In this random sample, although all physicians counseled patients inconsistently about prevention, female physicians reported systematically counseling patients more than did male physicians, and primary care physicians reviewed and counseled more often than did physicians in other specialties.
在美国,随着医学界女性人数的增加以及对预防和初级保健的重视程度提高,了解男女医生就预防问题向患者提供建议的程度非常重要。了解是否存在任何基于性别的差异可归因于女性选择初级保健专科的比例较高也很重要。先前的研究仅调查了少量医生群体、有限的医生专科或很少的与预防相关的结果。

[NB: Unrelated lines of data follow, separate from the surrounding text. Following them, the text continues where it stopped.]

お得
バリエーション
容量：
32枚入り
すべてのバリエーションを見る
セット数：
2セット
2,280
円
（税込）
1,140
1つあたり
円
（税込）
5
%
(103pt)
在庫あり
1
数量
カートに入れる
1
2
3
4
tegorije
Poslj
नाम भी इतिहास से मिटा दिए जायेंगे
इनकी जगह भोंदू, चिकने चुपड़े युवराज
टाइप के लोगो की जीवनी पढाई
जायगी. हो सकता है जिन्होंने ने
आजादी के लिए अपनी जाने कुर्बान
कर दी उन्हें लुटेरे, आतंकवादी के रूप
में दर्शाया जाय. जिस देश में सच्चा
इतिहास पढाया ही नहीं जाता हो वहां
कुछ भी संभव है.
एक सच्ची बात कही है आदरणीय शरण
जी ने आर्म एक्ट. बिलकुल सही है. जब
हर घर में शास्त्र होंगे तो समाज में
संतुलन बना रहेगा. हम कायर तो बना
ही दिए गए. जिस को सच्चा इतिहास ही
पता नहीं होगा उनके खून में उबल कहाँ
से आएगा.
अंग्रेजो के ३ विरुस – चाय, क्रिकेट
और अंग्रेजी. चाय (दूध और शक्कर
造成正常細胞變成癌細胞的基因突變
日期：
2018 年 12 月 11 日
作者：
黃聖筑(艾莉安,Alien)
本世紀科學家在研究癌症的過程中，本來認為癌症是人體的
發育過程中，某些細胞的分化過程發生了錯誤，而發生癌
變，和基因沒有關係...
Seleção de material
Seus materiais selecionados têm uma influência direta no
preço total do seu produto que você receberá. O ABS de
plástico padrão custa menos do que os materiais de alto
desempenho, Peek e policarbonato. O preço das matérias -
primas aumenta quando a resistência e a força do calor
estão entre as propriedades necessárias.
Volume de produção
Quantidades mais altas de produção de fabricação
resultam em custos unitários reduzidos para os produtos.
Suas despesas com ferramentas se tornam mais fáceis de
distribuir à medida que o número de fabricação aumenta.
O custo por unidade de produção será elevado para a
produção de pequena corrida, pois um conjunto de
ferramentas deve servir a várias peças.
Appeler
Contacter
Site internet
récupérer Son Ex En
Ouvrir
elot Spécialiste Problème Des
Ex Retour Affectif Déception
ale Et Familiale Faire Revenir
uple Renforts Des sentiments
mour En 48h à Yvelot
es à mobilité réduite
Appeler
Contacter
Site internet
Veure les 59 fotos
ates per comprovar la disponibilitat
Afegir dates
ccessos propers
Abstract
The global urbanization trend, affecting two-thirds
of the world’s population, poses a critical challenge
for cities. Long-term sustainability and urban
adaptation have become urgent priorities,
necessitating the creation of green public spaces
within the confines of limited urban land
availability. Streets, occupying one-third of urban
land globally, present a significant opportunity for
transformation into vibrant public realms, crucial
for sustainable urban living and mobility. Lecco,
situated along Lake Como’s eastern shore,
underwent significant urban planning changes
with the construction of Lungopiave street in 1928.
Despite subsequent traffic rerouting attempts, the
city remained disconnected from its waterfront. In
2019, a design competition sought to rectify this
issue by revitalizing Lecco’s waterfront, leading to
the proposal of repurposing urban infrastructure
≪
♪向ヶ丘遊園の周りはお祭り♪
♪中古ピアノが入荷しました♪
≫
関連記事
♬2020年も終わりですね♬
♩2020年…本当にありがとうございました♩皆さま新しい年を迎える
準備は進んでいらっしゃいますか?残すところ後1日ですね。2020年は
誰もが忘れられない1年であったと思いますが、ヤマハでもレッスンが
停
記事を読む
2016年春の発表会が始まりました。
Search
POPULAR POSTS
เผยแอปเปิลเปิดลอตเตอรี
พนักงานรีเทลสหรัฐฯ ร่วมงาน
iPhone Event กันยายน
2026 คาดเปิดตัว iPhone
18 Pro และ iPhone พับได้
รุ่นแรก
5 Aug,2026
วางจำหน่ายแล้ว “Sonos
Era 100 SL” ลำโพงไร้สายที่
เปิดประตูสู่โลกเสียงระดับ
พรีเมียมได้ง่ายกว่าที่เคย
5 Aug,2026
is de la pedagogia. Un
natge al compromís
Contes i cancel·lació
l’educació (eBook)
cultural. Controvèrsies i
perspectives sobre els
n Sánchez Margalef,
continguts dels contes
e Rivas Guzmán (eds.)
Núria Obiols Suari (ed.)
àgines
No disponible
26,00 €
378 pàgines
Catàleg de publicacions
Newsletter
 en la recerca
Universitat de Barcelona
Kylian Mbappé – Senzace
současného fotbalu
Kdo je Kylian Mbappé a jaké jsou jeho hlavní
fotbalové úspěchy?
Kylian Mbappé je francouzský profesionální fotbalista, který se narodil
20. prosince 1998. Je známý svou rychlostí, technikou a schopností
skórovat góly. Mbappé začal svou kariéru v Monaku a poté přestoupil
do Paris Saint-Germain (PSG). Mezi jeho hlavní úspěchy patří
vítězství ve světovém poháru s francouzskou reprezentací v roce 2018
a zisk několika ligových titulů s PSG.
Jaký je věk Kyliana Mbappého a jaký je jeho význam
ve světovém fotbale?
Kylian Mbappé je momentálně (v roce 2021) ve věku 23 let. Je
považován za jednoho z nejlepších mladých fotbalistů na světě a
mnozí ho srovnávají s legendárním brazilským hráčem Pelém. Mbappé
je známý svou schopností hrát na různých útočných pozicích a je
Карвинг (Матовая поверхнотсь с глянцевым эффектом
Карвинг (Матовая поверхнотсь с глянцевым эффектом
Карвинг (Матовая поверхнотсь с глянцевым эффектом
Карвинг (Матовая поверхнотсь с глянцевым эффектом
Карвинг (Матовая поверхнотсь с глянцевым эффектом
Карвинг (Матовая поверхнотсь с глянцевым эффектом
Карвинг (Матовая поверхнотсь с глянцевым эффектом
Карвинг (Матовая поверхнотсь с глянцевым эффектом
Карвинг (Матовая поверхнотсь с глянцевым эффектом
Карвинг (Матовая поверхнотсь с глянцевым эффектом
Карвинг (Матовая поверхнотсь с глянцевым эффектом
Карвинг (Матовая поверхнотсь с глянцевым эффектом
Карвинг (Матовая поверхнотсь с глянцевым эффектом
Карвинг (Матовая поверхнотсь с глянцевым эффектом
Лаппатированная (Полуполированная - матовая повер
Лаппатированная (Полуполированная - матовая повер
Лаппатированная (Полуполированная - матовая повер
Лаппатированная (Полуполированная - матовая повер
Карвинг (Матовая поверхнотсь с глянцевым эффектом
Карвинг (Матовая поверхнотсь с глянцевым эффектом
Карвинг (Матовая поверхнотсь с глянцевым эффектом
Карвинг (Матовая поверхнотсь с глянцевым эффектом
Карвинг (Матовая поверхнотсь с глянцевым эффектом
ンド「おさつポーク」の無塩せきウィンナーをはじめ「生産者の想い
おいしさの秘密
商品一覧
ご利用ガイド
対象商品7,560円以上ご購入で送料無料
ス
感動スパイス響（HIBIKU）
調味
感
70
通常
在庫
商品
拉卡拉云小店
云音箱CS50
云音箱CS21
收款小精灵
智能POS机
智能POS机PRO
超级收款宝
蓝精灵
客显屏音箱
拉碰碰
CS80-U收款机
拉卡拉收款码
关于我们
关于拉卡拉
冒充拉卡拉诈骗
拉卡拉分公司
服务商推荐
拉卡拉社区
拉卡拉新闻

对美国医学协会维护的医师主档案进行系统随机抽样的电话调查。1000名美国医生(167名女性和833名男性);回复率为48%。自我报告医生审查患者健康行为并就不健康行为开展咨询的频率。
在接受调查的医生中,44%表示他们总是审查相关患者的健康行为,36%在知晓患者存在不健康行为时通常会系统地为患者提供咨询。女医生比男医生更有可能报告就不健康行为进行系统咨询(52%对37.8%,P<.001,卡方检验)。我们还通过调整年龄并仅纳入家庭医生、普通内科医生和内科专科医生来分析数据。经过这些调整后,基于性别的差异仍然存在,女医生比男医生更有可能报告审查患者的健康行为并提供系统咨询,尽管这些差异不再具有统计学意义。对于更敏感的行为(即药物使用和性行为),与性别相关的差异最大。初级保健医生比其他医生更有可能审查和咨询患者的健康行为。这种基于专科的差异在男性医生中比在女性医生中更显著。
在这个随机样本中,尽管所有医生在预防问题上对患者的咨询都不一致,但女医生报告系统咨询患者的情况比男医生更多,并且初级保健医生比其他专科的医生审查和咨询的频率更高。